徳は木徳。木星が寅の方位にある年を基準に紀元を定めた。
在位は、十二人がおのおの一万八千年。
- ・地皇(ちこう)
- 天皇氏に続いて、地皇氏の十一人兄弟が王位についた。
かれらは熊耳山、竜門山から興ったとされている。
熊耳山、竜門山と呼ばれる山は現在でもいくつか存在するが、ここで言う二つの山がそれぞれどこにあたるのかは、まだ定説が無いようである。
徳は火徳。在位は天皇と同じく、おのおの一万八千年。
- ・人皇(じんこう)
- 地皇氏に続いたのが人皇氏で、九人が王位についた。
彼らは雲車に乗り、太陽に住む六羽の鳥に車を牽かせて谷口(今の陜西省にある地名)から出てきたという。
兄弟九人が中国全土を九つの州に分け、それぞれの長となり、それぞれが都の城邑をたてた。

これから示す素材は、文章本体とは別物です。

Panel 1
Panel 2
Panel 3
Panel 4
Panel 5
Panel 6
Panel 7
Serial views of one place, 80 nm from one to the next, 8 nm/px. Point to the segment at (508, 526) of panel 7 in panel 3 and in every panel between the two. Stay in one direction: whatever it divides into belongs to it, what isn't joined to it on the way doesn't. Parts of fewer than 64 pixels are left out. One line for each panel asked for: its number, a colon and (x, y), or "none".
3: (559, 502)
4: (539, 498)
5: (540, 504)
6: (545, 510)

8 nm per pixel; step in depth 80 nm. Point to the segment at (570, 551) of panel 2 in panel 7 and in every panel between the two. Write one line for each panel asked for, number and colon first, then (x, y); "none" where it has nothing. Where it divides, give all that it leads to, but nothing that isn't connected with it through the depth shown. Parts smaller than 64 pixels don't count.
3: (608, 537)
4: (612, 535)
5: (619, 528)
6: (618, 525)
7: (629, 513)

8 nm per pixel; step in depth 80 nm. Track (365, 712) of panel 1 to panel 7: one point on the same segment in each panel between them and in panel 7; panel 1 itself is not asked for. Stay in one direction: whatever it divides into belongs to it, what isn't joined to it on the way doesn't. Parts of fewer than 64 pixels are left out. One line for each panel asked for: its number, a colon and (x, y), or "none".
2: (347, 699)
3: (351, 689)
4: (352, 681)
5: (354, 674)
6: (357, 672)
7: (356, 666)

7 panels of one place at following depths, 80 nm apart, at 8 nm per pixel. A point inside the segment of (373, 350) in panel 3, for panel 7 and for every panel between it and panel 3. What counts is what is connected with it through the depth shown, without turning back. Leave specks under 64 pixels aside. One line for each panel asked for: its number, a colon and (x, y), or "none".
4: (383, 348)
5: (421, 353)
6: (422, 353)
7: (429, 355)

人皇氏の治世はおよそ百五十世、在位はあわせて四万五千六百年続いた。
ちなみに、人皇は「泰皇」とも呼ばれる。
『史記』三皇本紀によれば、人皇氏の後には五竜氏、燧人氏、大庭氏、栢皇氏、中央氏、巻須氏、栗陸氏、驪連氏、赫胥氏、尊廬氏、渾沌氏、昊英氏、有巣氏、朱襄氏、葛天氏、陰康氏、無懐氏があったという。
天皇・地皇・人皇の三皇説は、天地人三才に象る説をそのまま三皇に応用したもので、古い伝説が取り込まれたというよりは「三皇」の呼び名にあわせて作られたものと考えたほうがよさそうである。